Per architecture doc §2.3.1's split-trust architecture, this package never attempts to sandbox any GPU/Metal/MPS-bound process -- there is none in this scaffold; the only thing ever run inside the sandbox is the agent's proposed shell command.

Fail-designed task proves containment is real, not decorative

benchcraft_lazyagent.tasks.make_fail_task builds a task whose target file lives in a forbidden/ directory that is a sibling of (but not included in) the sandbox policy's allowed_write_paths. The rule-based reference agent still attempts the write (it doesn't know the sandbox will block it) -- the Seatbelt backend's default-deny write policy is what actually stops it. The test suite (tests/test_tasks.py) asserts on the real filesystem state after the run: not just that the task is scored False, but that the forbidden file (and even its parent directory, since mkdir -p on it is blocked too) was never created. This is the concrete demonstration that sandbox containment drives the scored benchmark outcome, not just decorates it.

Public API

from benchcraft_lazyagent import (
    # adapter.py
    AgentAdapter, SandboxedAgentAdapter, AgentAction, AgentFn,
    AgentTrajectory, TrajectoryStep, TaskSpec, TaskResult,
    # tasks.py
    FileTaskSpec, rule_based_agent, score_file_task,
    make_pass_task, make_fail_task, default_task_suite,
    # benchmark.py
    BenchmarkReport, ScorerFn, run_task, run_benchmark,
)
  • AgentFn = Callable[[TaskSpec], AgentAction] is the bring-your-own-agent seam: any Python callable with this signature can stand in for "the agent" -- a real framework's step function could be adapted to match this signature without touching SandboxedAgentAdapter or run_benchmark at all.
  • SandboxedAgentAdapter(agent_fn).run_task(task, executor) runs one task and returns an AgentTrajectory (a 3-step transcript: the task description as a "user" turn, the agent's chosen action as an "assistant" turn, and the sandbox's real SandboxResult as a "tool" turn).
  • run_benchmark(tasks, agent_fn) runs a small task suite end-to-end and returns a BenchmarkReport with per-task TaskResults plus an aggregate pass_rate and mean_latency_seconds.

Installation

pip install -e packages/lazycore
pip install -e "packages/lazyagent[dev]"

lazycore is declared as a bare (unpinned) dependency in pyproject.toml, matching the convention already established by packages/lazytune, packages/automl, and packages/lazyforecast. It is a local sibling package, not published to PyPI, so it still must be installed (or otherwise made resolvable) first -- a plain pip install -e "packages/lazyagent[dev]" without lazycore already installed/resolvable will fail to resolve the dependency.

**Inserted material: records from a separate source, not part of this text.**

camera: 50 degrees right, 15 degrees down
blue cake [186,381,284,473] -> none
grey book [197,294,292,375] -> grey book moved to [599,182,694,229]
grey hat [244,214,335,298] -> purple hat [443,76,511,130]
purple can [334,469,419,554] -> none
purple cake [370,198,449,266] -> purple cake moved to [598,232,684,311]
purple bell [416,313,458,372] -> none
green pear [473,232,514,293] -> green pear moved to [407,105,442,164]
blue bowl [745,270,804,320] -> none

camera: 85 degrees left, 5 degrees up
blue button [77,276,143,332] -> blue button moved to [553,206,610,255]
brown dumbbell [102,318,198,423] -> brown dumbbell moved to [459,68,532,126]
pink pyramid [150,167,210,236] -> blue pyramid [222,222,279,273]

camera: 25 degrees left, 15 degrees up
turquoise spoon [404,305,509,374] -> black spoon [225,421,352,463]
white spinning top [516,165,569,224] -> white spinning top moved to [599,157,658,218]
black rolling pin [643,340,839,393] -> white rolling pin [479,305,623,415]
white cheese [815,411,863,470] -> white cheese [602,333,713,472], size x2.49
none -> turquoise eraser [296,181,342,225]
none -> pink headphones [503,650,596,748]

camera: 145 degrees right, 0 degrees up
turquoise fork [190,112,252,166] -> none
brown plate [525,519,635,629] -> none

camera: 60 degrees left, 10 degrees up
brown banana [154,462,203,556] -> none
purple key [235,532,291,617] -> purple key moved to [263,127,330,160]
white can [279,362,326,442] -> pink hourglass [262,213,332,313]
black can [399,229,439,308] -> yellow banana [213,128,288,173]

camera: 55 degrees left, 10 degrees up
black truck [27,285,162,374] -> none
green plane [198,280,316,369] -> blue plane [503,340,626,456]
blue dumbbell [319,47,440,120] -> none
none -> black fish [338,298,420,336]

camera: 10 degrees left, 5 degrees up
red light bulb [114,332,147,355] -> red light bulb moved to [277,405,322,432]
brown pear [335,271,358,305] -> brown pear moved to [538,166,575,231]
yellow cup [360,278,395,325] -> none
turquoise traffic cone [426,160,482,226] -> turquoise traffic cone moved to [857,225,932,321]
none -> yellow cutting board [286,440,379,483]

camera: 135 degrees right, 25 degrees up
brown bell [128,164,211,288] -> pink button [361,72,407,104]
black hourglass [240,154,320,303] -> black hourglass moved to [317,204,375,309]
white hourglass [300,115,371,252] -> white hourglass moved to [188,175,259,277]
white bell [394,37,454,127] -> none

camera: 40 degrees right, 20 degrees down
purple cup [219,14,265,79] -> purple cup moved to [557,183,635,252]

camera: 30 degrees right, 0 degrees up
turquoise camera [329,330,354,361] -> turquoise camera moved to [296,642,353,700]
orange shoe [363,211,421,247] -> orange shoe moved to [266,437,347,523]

This package's own dependency surface is stdlib + lazycore only -- no smolagents/langgraph/autogen/camel, per the "explicitly deferred" table above.

Running tests

pytest packages/lazyagent/tests

The suite exercises the real SeatbeltSandboxExecutor on macOS (this repo's reference platform) -- it is skipped, not mocked, on non-macOS hosts via pytest.mark.skipif. Tests assert on real filesystem state (files that should exist do; files that should have been blocked do not) and on a real, finite, non-zero mean latency computed from time.perf_counter() measurements.

Running the example

python packages/lazyagent/examples/agent_benchmark_example.py

Runs the two-task default suite (one pass-designed, one fail-designed) and prints each task's pass/fail status plus the aggregate pass rate and mean latency.